*** WORKING DATA ***
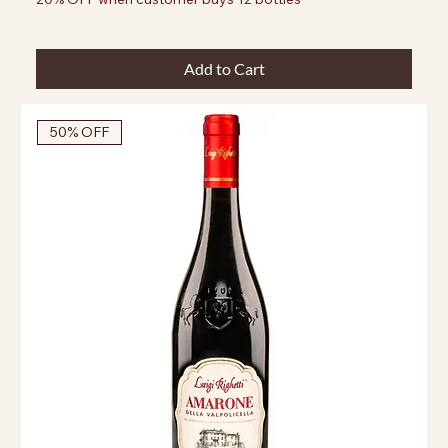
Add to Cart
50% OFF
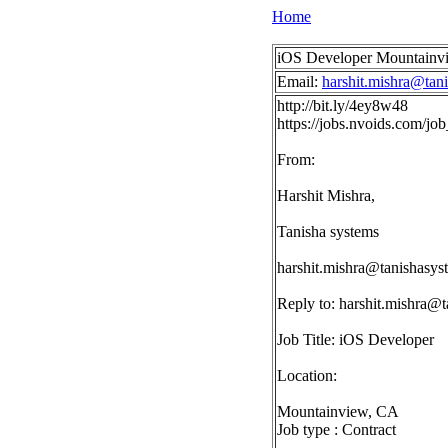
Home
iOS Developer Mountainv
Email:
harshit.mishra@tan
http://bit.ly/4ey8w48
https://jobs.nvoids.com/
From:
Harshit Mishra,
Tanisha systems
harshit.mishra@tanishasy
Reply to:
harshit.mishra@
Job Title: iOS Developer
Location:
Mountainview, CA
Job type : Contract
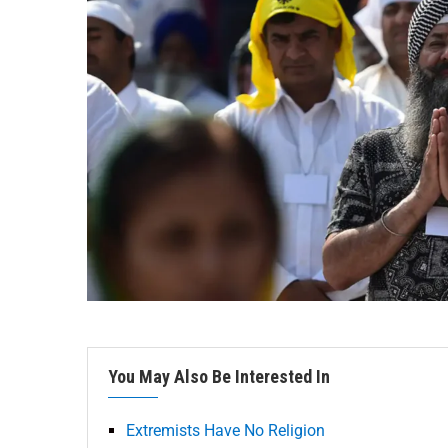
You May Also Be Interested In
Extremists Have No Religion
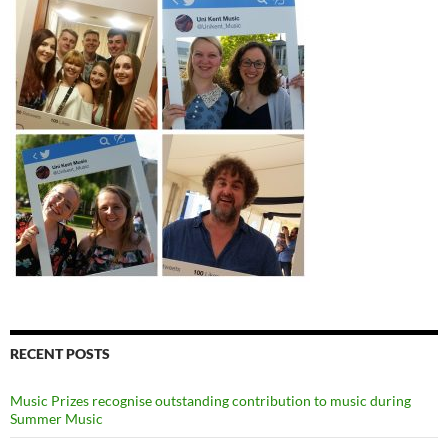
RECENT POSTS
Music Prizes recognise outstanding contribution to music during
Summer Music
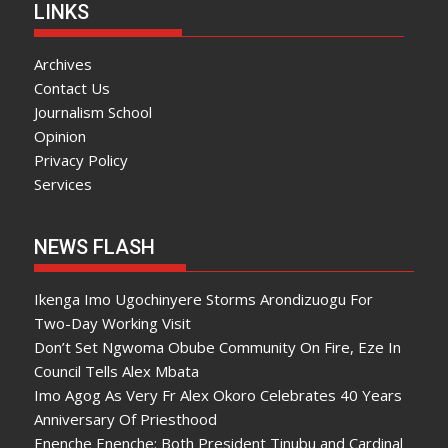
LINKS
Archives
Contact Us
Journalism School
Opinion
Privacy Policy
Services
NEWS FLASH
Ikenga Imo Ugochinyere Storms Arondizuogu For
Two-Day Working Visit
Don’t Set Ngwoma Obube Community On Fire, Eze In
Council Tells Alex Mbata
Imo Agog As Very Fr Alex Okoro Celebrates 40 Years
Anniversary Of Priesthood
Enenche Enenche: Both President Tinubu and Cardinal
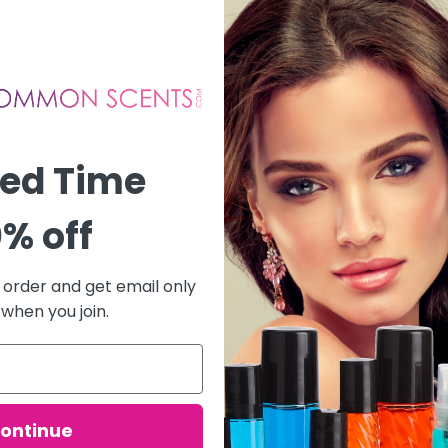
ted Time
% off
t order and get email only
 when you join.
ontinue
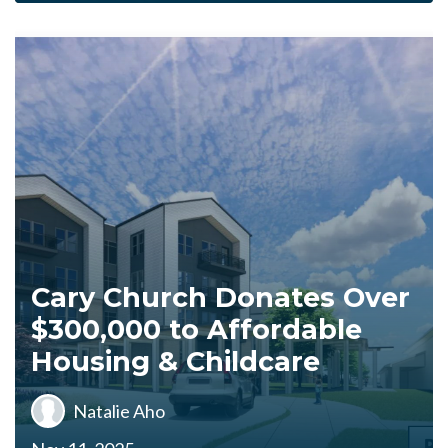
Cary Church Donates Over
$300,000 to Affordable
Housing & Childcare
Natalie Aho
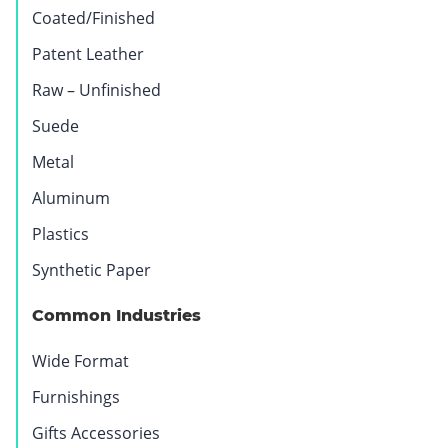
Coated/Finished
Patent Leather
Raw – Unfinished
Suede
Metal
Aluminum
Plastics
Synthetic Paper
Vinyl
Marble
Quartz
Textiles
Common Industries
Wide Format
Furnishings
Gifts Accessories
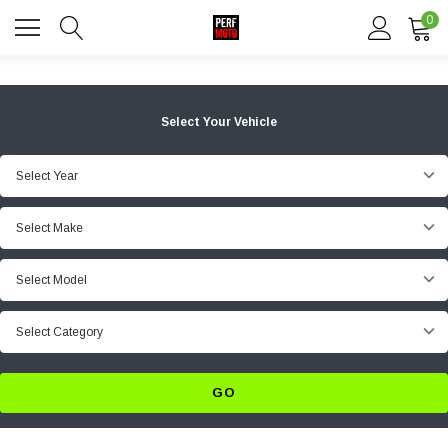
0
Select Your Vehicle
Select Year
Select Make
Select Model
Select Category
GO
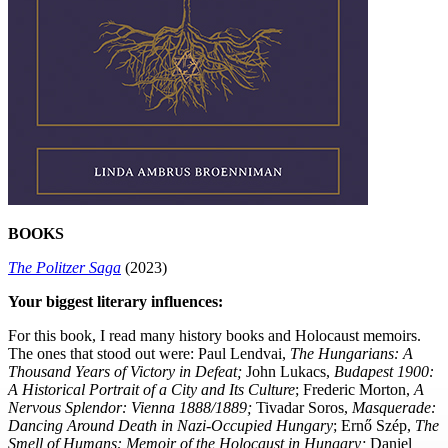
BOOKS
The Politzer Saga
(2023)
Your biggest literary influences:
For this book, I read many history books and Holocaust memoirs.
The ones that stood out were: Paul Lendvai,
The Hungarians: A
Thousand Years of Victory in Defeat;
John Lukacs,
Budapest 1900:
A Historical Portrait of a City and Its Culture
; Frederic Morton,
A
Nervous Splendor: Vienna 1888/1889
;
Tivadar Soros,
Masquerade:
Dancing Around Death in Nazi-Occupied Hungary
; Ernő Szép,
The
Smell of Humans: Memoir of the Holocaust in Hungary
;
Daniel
*** End of WORKING DATA ***
### PROBLEM TO SOLVE
Which lines in the records contain the word "Your"? Locate each one and copy it in full, treating uppercase and lowercase as different.

### TASK OUTPUT
Select Your Vehicle
Your biggest literary influences:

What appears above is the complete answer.